L’avarizia è un amore smoderato di possedere, consiste nel tenere e serbare quello che si ha, senza giusta necessità. Avarizia e avidità hanno la stessa radice latina “aveo”, che significa desiderare, bramare. Si tratta di una relazione sbagliata con le cose, una passione disordinata che si manifesta nel bisogno di possedere. Il possesso è sentito come necessità assoluta, e tutto è predisposto per giungere a tale scopo, senza tenere conto di alcun limite. Il possedere è un’inclinazione naturale dell’uomo, il peccato consiste nell’oltrepassare la misura, nel ritenere più del dovuto, nel dare sfogo all’amore smodato di possedere.

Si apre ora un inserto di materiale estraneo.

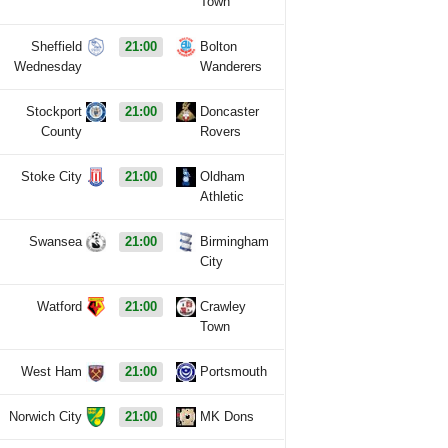
Town
Sheffield
21:00
Bolton
Wednesday
Wanderers
Stockport
21:00
Doncaster
County
Rovers
Stoke City
21:00
Oldham
Athletic
Swansea
21:00
Birmingham
City
Watford
21:00
Crawley
Town
West Ham
21:00
Portsmouth
Norwich City
21:00
MK Dons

All’avaro non piacciono le cose, bensì la possibilità di farne uso, le possiede ma non le usa. Egli vorrebbe possedere tutto, ma smarrisce beni preziosi per la sua vita, diventando solo e infelice.
Una significativa descrizione della personificazione dell’avarizia si può trovare anche ne I fratelli Karamazov di Dostoevskij. «L’avarizia può essere immoderata in due maniere rispetto ai beni esterni. Primo, direttamente, cioè nell’acquistarne e nel conservarne più del dovuto. Secondo, l’avarizia può importare una mancanza di moderazione negli affetti che uno prova per le ricchezze: e cioè amore, compiacenze o desideri esagerati verso di esse».
L’avarizia, visto che non riguarda un bisogno del corpo, ricerca soddisfazione di tipo affettivo. La caratteristica spirituale dell’avarizia si nota anche dal fatto che non dice mai basta! Questa insaziabilità rappresenta per i padri della chiesa il vero pericolo di questo vizio capitale; mentre gli altri vizi si placano quando raggiungono l’oggetto, qui non c’è mai una fine. I padri sottolineano spesso l’angoscia che assilla l’avaro, considerata come una serpe che si morde la coda; più possiede e più viene posseduto da ciò che lo spinge ad accumulare.
Un altro sentimento tipico dell’avaro è la tristezza unita alla delusione di non trovare pienamente quello che brama.
Anche a livello psicologico si può risalire a una vera e propria sindrome dell’avidità, che porta l’uomo a comportamenti compulsivi volti ad accumulare in modo insensato e tutto ciò lo conduce a distruggere il resto della propria vita.
L’avaro smarrisce anche l’autentico valore del bene, che è in se stesso diffusivo, cioè si sperimenta nel momento in cui si dona agli altri. Infatti, Dante, nel VII canto dell’Inferno, afferma che gli avari risorgeranno con il pugno chiuso, proprio a simboleggiare il loro modo di approcciarsi alla vita. Essi volevano stringere tutto a sé, ma finiscono per stringere il vuoto per l’eternità.
La virtù contrapposta all’avarizia non è la prodigalità, bensì la liberalità. La libertà nei confronti delle cose spinge ad usarle nel modo migliore, aiutando chi è nel bisogno e praticando la giustizia. Un vero rimedio all’avarizia è quindi la condivisone fraterna, che esprime il senso autentico della povertà cristiana: con una concretezza e prudenza nel dono e nell’elemosina. Solo donando è possibile uscire dalla solitudine in cui si è rinchiuso l’avaro.